- **PROBLEMS TO SOLVE**
A. Transcribe the part of the passage on Received: header fields between "Despite your comment" and "G longer [2].", inclusive.
B. According to the passage on Received: header fields, how is stripping or altering prior Received: header fields generally regarded?
C. Decide whether each statement agrees with the passage on Received: header fields, answering yes or no and quoting the words from the passage that settle it: (i) The writer disagrees with the comment about the semantics of the "for" clause. (ii) An MTA that passes a message along or alters it is generally expected to put in a Received: header field. (iii) The writer offers to make Appendix G shorter.

- **PASSAGE PROVIDED**
Despite your comment about semantics of the "for" clause (with
which I agree - see note about navigating 5321bis), I think two
parts of the above are fairly clear for another reason: if the
message passes through an MTA and is either passed along or
altered an any way, the general expectation is that it will put
in a Received: header field.  And stripping or altering prior
Received: headers or header fields is generally considered bad
practice [1].   If either of those things are not clear enough
in 5321bis, I encourage you to post a specific comment about
that and encourage either Alexex to open a ticket and/or me to
make Appendix G longer [2].

First, one Received: header field, at most one FOR clause and,
if FOR is present, its value is one (see the syntax for FOR)

- **DATASET EXCERPTS**

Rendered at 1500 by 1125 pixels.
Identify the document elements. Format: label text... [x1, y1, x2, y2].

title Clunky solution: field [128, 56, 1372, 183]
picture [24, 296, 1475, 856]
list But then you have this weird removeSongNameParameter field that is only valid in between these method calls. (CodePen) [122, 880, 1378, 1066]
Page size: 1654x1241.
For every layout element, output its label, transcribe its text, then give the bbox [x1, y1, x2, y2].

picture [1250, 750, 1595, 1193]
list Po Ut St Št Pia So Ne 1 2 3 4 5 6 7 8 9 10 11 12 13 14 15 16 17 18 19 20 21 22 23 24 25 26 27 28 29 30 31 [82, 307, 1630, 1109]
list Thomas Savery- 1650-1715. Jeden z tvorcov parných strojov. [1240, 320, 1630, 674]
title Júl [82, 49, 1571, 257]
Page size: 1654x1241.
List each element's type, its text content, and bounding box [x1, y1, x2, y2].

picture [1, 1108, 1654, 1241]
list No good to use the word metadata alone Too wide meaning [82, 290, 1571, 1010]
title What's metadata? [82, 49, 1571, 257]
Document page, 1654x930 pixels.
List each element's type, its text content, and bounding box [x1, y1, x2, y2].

- **SOLUTIONS TO EACH TASK**
A.
Despite your comment about semantics of the "for" clause (with
which I agree - see note about navigating 5321bis), I think two
parts of the above are fairly clear for another reason: if the
message passes through an MTA and is either passed along or
altered an any way, the general expectation is that it will put
in a Received: header field.  And stripping or altering prior
Received: headers or header fields is generally considered bad
practice [1].   If either of those things are not clear enough
in 5321bis, I encourage you to post a specific comment about
that and encourage either Alexex to open a ticket and/or me to
make Appendix G longer [2].

B. It is generally considered bad practice.

C.
(i) No: "with which I agree"
(ii) Yes: "the general expectation is that it will put in a Received: header field"
(iii) No: "make Appendix G longer"